→ Dataset items
****************
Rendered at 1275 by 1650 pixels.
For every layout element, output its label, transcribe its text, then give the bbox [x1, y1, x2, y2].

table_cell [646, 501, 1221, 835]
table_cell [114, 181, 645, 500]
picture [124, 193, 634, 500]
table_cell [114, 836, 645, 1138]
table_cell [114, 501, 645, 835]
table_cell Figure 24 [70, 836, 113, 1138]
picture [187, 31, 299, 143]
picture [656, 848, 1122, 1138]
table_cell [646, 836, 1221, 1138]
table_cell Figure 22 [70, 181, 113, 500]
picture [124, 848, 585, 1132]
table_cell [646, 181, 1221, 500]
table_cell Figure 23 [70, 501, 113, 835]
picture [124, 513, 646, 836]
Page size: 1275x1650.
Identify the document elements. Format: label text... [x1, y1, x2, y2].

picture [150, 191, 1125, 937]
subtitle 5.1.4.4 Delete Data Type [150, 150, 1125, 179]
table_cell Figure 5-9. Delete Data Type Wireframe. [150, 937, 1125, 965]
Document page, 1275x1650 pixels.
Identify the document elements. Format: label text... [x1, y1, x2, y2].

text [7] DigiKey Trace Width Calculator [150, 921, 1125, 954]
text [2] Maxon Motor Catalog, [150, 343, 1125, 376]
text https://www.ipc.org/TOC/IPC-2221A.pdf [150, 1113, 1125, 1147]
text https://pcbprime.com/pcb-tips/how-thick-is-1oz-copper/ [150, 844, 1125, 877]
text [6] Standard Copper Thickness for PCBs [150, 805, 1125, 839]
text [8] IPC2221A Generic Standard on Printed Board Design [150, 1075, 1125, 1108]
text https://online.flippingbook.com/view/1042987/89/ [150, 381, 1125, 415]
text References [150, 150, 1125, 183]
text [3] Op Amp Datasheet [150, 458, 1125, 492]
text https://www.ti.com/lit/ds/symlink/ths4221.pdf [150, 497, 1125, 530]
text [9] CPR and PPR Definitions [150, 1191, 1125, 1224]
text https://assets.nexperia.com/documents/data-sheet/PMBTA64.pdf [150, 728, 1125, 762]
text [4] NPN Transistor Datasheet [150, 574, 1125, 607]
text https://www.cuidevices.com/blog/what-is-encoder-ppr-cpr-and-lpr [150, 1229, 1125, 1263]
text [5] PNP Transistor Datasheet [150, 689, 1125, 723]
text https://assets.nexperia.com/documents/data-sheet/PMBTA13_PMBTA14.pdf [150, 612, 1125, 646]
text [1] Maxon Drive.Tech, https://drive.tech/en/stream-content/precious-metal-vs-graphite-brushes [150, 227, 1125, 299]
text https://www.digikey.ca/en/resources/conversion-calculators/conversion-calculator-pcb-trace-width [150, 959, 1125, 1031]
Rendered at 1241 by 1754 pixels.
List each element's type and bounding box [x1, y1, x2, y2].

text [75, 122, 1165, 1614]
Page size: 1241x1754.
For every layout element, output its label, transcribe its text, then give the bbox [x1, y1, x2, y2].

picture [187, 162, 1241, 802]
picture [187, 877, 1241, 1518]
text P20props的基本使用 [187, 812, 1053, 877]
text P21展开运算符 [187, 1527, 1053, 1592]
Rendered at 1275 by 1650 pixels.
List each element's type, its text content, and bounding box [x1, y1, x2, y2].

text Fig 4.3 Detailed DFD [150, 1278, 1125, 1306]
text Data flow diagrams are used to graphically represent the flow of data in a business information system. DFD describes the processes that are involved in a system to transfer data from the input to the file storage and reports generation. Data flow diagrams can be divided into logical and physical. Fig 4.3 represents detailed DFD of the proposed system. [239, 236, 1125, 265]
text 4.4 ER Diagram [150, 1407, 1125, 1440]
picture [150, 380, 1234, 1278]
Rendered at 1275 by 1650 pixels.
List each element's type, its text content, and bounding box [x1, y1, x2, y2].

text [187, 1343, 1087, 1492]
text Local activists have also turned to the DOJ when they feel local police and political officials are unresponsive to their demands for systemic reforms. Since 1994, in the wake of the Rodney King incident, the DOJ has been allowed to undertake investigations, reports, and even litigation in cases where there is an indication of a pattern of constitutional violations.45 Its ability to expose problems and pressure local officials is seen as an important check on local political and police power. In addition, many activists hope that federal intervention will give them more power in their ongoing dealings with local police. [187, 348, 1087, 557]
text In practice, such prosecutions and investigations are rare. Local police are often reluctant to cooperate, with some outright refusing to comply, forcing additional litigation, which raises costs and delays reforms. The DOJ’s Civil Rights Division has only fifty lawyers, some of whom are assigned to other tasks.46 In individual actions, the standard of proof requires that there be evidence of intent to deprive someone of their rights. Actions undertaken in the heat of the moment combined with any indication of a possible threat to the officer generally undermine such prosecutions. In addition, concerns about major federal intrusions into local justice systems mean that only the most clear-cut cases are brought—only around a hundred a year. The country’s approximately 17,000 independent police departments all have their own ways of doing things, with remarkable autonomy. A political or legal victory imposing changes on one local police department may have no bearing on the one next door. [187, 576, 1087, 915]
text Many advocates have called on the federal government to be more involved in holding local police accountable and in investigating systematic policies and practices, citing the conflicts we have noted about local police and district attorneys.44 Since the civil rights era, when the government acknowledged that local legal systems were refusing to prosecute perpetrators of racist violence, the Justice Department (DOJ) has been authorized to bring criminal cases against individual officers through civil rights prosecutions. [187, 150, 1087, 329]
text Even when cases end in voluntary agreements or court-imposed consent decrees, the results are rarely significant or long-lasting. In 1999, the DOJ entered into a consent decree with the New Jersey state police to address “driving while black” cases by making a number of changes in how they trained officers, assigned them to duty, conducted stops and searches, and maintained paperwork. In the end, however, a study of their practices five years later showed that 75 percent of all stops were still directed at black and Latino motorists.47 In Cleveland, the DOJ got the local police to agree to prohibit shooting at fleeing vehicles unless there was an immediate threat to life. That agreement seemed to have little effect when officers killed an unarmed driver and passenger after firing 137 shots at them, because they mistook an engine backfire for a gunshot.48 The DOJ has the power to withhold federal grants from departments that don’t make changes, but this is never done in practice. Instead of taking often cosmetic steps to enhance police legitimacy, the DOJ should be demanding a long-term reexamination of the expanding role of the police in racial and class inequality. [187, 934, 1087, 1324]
****************
→ What the task requires
Using the entries above, print each one again without any alteration.

→ Expected answer
Rendered at 1275 by 1650 pixels.
For every layout element, output its label, transcribe its text, then give the bbox [x1, y1, x2, y2].

table_cell [646, 501, 1221, 835]
table_cell [114, 181, 645, 500]
picture [124, 193, 634, 500]
table_cell [114, 836, 645, 1138]
table_cell [114, 501, 645, 835]
table_cell Figure 24 [70, 836, 113, 1138]
picture [187, 31, 299, 143]
picture [656, 848, 1122, 1138]
table_cell [646, 836, 1221, 1138]
table_cell Figure 22 [70, 181, 113, 500]
picture [124, 848, 585, 1132]
table_cell [646, 181, 1221, 500]
table_cell Figure 23 [70, 501, 113, 835]
picture [124, 513, 646, 836]
Page size: 1275x1650.
Identify the document elements. Format: label text... [x1, y1, x2, y2].

picture [150, 191, 1125, 937]
subtitle 5.1.4.4 Delete Data Type [150, 150, 1125, 179]
table_cell Figure 5-9. Delete Data Type Wireframe. [150, 937, 1125, 965]
Document page, 1275x1650 pixels.
Identify the document elements. Format: label text... [x1, y1, x2, y2].

text [7] DigiKey Trace Width Calculator [150, 921, 1125, 954]
text [2] Maxon Motor Catalog, [150, 343, 1125, 376]
text https://www.ipc.org/TOC/IPC-2221A.pdf [150, 1113, 1125, 1147]
text https://pcbprime.com/pcb-tips/how-thick-is-1oz-copper/ [150, 844, 1125, 877]
text [6] Standard Copper Thickness for PCBs [150, 805, 1125, 839]
text [8] IPC2221A Generic Standard on Printed Board Design [150, 1075, 1125, 1108]
text https://online.flippingbook.com/view/1042987/89/ [150, 381, 1125, 415]
text References [150, 150, 1125, 183]
text [3] Op Amp Datasheet [150, 458, 1125, 492]
text https://www.ti.com/lit/ds/symlink/ths4221.pdf [150, 497, 1125, 530]
text [9] CPR and PPR Definitions [150, 1191, 1125, 1224]
text https://assets.nexperia.com/documents/data-sheet/PMBTA64.pdf [150, 728, 1125, 762]
text [4] NPN Transistor Datasheet [150, 574, 1125, 607]
text https://www.cuidevices.com/blog/what-is-encoder-ppr-cpr-and-lpr [150, 1229, 1125, 1263]
text [5] PNP Transistor Datasheet [150, 689, 1125, 723]
text https://assets.nexperia.com/documents/data-sheet/PMBTA13_PMBTA14.pdf [150, 612, 1125, 646]
text [1] Maxon Drive.Tech, https://drive.tech/en/stream-content/precious-metal-vs-graphite-brushes [150, 227, 1125, 299]
text https://www.digikey.ca/en/resources/conversion-calculators/conversion-calculator-pcb-trace-width [150, 959, 1125, 1031]
Rendered at 1241 by 1754 pixels.
List each element's type and bounding box [x1, y1, x2, y2].

text [75, 122, 1165, 1614]
Page size: 1241x1754.
For every layout element, output its label, transcribe its text, then give the bbox [x1, y1, x2, y2].

picture [187, 162, 1241, 802]
picture [187, 877, 1241, 1518]
text P20props的基本使用 [187, 812, 1053, 877]
text P21展开运算符 [187, 1527, 1053, 1592]
Rendered at 1275 by 1650 pixels.
List each element's type, its text content, and bounding box [x1, y1, x2, y2].

text Fig 4.3 Detailed DFD [150, 1278, 1125, 1306]
text Data flow diagrams are used to graphically represent the flow of data in a business information system. DFD describes the processes that are involved in a system to transfer data from the input to the file storage and reports generation. Data flow diagrams can be divided into logical and physical. Fig 4.3 represents detailed DFD of the proposed system. [239, 236, 1125, 265]
text 4.4 ER Diagram [150, 1407, 1125, 1440]
picture [150, 380, 1234, 1278]
Rendered at 1275 by 1650 pixels.
List each element's type, its text content, and bounding box [x1, y1, x2, y2].

text [187, 1343, 1087, 1492]
text Local activists have also turned to the DOJ when they feel local police and political officials are unresponsive to their demands for systemic reforms. Since 1994, in the wake of the Rodney King incident, the DOJ has been allowed to undertake investigations, reports, and even litigation in cases where there is an indication of a pattern of constitutional violations.45 Its ability to expose problems and pressure local officials is seen as an important check on local political and police power. In addition, many activists hope that federal intervention will give them more power in their ongoing dealings with local police. [187, 348, 1087, 557]
text In practice, such prosecutions and investigations are rare. Local police are often reluctant to cooperate, with some outright refusing to comply, forcing additional litigation, which raises costs and delays reforms. The DOJ’s Civil Rights Division has only fifty lawyers, some of whom are assigned to other tasks.46 In individual actions, the standard of proof requires that there be evidence of intent to deprive someone of their rights. Actions undertaken in the heat of the moment combined with any indication of a possible threat to the officer generally undermine such prosecutions. In addition, concerns about major federal intrusions into local justice systems mean that only the most clear-cut cases are brought—only around a hundred a year. The country’s approximately 17,000 independent police departments all have their own ways of doing things, with remarkable autonomy. A political or legal victory imposing changes on one local police department may have no bearing on the one next door. [187, 576, 1087, 915]
text Many advocates have called on the federal government to be more involved in holding local police accountable and in investigating systematic policies and practices, citing the conflicts we have noted about local police and district attorneys.44 Since the civil rights era, when the government acknowledged that local legal systems were refusing to prosecute perpetrators of racist violence, the Justice Department (DOJ) has been authorized to bring criminal cases against individual officers through civil rights prosecutions. [187, 150, 1087, 329]
text Even when cases end in voluntary agreements or court-imposed consent decrees, the results are rarely significant or long-lasting. In 1999, the DOJ entered into a consent decree with the New Jersey state police to address “driving while black” cases by making a number of changes in how they trained officers, assigned them to duty, conducted stops and searches, and maintained paperwork. In the end, however, a study of their practices five years later showed that 75 percent of all stops were still directed at black and Latino motorists.47 In Cleveland, the DOJ got the local police to agree to prohibit shooting at fleeing vehicles unless there was an immediate threat to life. That agreement seemed to have little effect when officers killed an unarmed driver and passenger after firing 137 shots at them, because they mistook an engine backfire for a gunshot.48 The DOJ has the power to withhold federal grants from departments that don’t make changes, but this is never done in practice. Instead of taking often cosmetic steps to enhance police legitimacy, the DOJ should be demanding a long-term reexamination of the expanding role of the police in racial and class inequality. [187, 934, 1087, 1324]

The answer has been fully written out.